The U.S. makes up 5% of the world's population, but nearly 20% of the world's prison population. And the evidence is clear that there are structural race problems in our criminal justice system. At every level, the system disadvantages or discriminates against people of color.

Let's start by reimagining how we talk about public safety. It's a false choice to suggest a tradeoff between safety and mass incarceration. Instead of putting people in prison, we should focus on services that lift people up and make our communities safer.

Investing in public safety should mean investing in good schools, safe housing, access to mental health services and treatment for addiction, protecting LGBTQ+ Americans, and violence intervention programs diverting young people from criminal activity—before police are involved.

Next, we have to rethink what we choose to criminalize. That starts with repealing the 1994 crime bill—the bulk of which needs to go—and legalizing marijuana. Overcriminalization has filled prisons and devastated communities—and it's time for it to end.

We also have to stop criminalizing poverty. As president, I will fight to end cash bail and limit excessive fines and fees. There’s no justice in imposing high, punitive financial burdens on those who are least able to bear them.

Most police officers sign up so they can protect their communities. But too many people of color have experienced trauma at the hands of law enforcement. It’s time to change how we police: funding what works, and building trust between police and the communities they serve.

Officers who violate someone's constitutional rights are often shielded from civil rights lawsuits by qualified immunity. That’s wrong—and needs to change. When an officer abuses the law, that’s bad for law enforcement, victims, and communities.

Our criminal system places enormous power in the hands of the state, and we need better checks in place to ensure that it's just: by investing in our public defenders, reining in prosecutorial abuses, and allowing those wrongfully imprisoned to challenge their conviction.

Given entries

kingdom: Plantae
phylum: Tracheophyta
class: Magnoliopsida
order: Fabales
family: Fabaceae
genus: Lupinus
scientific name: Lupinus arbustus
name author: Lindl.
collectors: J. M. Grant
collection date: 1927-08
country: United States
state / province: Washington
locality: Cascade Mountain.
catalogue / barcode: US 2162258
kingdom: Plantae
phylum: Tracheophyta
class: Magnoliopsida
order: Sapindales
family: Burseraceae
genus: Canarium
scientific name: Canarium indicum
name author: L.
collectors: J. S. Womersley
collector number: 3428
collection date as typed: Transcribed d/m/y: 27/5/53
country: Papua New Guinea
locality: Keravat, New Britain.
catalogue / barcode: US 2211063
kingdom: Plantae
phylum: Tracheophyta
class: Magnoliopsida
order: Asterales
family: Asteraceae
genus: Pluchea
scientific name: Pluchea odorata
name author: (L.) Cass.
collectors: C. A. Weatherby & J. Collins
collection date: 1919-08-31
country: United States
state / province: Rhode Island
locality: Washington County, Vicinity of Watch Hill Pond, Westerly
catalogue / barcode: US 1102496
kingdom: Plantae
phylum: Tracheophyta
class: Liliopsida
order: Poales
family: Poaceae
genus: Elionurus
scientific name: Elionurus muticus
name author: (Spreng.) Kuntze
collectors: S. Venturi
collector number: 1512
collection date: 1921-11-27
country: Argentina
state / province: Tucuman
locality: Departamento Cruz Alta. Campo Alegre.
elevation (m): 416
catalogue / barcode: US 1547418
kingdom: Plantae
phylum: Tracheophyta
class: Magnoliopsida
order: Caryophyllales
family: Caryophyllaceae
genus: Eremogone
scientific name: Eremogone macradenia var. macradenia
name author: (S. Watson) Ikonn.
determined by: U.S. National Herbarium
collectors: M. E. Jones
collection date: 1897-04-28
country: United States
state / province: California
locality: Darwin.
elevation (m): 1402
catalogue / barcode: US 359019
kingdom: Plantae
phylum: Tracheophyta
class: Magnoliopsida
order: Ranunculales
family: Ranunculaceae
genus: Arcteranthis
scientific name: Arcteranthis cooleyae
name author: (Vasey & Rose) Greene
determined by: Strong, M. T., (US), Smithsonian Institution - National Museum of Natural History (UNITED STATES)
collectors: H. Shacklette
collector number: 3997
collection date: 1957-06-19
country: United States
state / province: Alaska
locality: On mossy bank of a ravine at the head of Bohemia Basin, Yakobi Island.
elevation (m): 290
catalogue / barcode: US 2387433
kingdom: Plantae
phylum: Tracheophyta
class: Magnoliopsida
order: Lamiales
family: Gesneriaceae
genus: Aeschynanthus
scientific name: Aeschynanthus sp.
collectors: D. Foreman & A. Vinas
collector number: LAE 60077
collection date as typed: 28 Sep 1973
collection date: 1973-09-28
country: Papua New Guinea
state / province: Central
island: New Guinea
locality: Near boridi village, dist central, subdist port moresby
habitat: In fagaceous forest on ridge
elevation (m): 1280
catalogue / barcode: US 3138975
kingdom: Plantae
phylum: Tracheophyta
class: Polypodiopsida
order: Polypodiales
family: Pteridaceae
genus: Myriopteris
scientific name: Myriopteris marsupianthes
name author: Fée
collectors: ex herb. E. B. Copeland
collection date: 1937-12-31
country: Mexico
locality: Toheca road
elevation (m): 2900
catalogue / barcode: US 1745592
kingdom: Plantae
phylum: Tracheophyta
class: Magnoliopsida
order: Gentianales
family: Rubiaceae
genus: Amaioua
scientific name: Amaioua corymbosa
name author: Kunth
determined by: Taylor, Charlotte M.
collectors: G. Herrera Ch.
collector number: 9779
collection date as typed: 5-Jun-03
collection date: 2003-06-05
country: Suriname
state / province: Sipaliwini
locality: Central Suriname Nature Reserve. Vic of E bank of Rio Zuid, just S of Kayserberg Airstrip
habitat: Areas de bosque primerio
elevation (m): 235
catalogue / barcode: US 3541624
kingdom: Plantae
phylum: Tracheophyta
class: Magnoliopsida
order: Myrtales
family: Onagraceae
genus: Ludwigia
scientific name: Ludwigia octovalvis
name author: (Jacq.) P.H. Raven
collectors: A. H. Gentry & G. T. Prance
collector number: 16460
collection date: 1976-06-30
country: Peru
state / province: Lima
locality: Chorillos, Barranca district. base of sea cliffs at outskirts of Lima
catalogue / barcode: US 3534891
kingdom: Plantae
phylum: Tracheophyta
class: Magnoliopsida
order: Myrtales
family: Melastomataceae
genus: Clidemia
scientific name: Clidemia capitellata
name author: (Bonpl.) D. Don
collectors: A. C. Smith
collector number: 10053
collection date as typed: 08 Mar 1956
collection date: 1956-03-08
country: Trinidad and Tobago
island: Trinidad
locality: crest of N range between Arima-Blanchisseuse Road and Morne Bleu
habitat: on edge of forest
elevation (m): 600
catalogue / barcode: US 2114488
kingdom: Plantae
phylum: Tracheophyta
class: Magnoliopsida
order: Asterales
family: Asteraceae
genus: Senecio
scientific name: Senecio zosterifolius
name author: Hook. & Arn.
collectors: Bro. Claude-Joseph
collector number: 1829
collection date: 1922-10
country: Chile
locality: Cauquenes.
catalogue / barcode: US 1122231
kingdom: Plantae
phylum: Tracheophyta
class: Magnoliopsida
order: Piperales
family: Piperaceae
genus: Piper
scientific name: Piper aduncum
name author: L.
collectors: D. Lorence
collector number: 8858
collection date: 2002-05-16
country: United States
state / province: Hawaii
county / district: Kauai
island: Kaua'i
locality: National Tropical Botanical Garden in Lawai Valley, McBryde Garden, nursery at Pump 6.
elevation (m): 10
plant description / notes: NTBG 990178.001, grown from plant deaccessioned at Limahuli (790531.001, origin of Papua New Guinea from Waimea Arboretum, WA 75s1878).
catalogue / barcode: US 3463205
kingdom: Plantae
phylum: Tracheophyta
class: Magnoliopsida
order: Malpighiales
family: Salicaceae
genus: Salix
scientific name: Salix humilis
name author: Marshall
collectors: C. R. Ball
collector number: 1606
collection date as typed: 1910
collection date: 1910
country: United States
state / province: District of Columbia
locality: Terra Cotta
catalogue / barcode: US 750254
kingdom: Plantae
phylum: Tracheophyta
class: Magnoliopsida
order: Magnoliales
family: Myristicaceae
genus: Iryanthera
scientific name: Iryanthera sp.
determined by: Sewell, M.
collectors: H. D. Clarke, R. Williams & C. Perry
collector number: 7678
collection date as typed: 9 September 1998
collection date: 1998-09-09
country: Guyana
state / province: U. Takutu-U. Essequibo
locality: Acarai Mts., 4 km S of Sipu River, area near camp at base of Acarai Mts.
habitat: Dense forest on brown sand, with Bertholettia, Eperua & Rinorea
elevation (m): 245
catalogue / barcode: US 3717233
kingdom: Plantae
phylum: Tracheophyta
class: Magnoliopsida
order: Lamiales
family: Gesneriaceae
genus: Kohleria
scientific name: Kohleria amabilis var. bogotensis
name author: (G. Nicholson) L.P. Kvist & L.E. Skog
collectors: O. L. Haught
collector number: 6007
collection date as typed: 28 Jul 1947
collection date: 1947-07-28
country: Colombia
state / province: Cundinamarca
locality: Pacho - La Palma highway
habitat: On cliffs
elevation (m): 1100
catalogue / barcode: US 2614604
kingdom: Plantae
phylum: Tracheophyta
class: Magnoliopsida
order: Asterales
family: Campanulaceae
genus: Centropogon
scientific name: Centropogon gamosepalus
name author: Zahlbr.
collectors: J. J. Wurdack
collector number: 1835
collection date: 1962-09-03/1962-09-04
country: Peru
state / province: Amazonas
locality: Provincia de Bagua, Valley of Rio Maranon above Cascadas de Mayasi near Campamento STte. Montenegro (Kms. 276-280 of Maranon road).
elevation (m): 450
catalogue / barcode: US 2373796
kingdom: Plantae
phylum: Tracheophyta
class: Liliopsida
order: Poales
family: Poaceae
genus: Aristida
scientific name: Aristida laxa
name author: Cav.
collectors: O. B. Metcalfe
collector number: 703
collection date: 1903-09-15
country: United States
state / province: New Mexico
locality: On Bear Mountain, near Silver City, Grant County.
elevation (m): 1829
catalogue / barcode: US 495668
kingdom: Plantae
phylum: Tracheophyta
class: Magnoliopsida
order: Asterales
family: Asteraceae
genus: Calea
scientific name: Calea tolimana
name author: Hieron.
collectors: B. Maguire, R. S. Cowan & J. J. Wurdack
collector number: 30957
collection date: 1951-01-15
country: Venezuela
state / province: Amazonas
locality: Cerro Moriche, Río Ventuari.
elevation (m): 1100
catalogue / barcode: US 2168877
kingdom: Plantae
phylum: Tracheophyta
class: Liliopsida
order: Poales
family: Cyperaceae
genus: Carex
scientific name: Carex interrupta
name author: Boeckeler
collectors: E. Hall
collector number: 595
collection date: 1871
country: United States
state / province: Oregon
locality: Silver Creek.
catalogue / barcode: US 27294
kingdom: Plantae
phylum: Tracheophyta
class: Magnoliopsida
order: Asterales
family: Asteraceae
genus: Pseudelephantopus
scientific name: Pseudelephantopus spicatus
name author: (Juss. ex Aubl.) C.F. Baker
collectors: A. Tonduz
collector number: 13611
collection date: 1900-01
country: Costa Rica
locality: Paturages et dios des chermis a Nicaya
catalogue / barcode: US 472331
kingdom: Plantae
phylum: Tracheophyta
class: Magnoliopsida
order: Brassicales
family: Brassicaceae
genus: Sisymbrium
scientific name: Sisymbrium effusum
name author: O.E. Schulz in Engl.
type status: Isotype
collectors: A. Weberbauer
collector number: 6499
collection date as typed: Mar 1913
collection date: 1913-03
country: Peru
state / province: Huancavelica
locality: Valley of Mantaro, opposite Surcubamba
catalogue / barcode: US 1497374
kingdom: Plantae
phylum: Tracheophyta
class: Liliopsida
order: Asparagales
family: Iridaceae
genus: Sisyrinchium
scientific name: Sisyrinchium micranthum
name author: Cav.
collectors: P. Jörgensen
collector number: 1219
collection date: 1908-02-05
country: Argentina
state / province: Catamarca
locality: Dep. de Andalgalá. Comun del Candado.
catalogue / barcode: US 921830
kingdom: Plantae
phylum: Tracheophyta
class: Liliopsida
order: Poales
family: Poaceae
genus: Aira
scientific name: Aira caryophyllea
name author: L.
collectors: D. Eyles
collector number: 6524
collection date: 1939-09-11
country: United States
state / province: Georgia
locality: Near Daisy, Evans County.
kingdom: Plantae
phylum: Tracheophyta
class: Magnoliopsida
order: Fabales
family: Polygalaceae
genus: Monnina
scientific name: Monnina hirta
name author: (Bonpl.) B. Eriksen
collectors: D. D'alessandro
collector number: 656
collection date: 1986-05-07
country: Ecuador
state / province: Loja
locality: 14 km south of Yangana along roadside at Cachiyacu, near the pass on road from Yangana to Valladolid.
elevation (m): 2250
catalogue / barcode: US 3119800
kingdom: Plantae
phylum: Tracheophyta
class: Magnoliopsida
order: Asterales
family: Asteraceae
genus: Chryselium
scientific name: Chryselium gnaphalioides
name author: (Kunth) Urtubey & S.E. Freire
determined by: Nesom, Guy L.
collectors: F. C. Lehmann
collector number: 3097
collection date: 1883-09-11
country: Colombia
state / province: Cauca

Parts of the exercise
**A)** Answer these questions from the criminal justice passage, one per line:
(i) What share of the world's prison population does the U.S. hold?
(ii) Which law does the passage say should be repealed?
(iii) What often shields officers from civil rights lawsuits?
**B)** For each statement, say whether it agrees with the criminal justice passage. Give yes or no, and quote the words of the passage that settle it.
(i) The U.S. makes up 10% of the world's population.
(ii) The passage calls for legalizing marijuana.
(iii) The passage says most police officers sign up to protect their communities.
**C)** Copy the criminal justice passage word for word, starting at "Let's start by" and ending at "our communities safer.".

Answers given
**A)**
(i) Nearly 20%
(ii) The 1994 crime bill
(iii) Qualified immunity

**B)**
(i) No: "The U.S. makes up 5% of the world's population"
(ii) Yes: "repealing the 1994 crime bill—the bulk of which needs to go—and legalizing marijuana"
(iii) Yes: "Most police officers sign up so they can protect their communities."

**C)**
Let's start by reimagining how we talk about public safety. It's a false choice to suggest a tradeoff between safety and mass incarceration. Instead of putting people in prison, we should focus on services that lift people up and make our communities safer.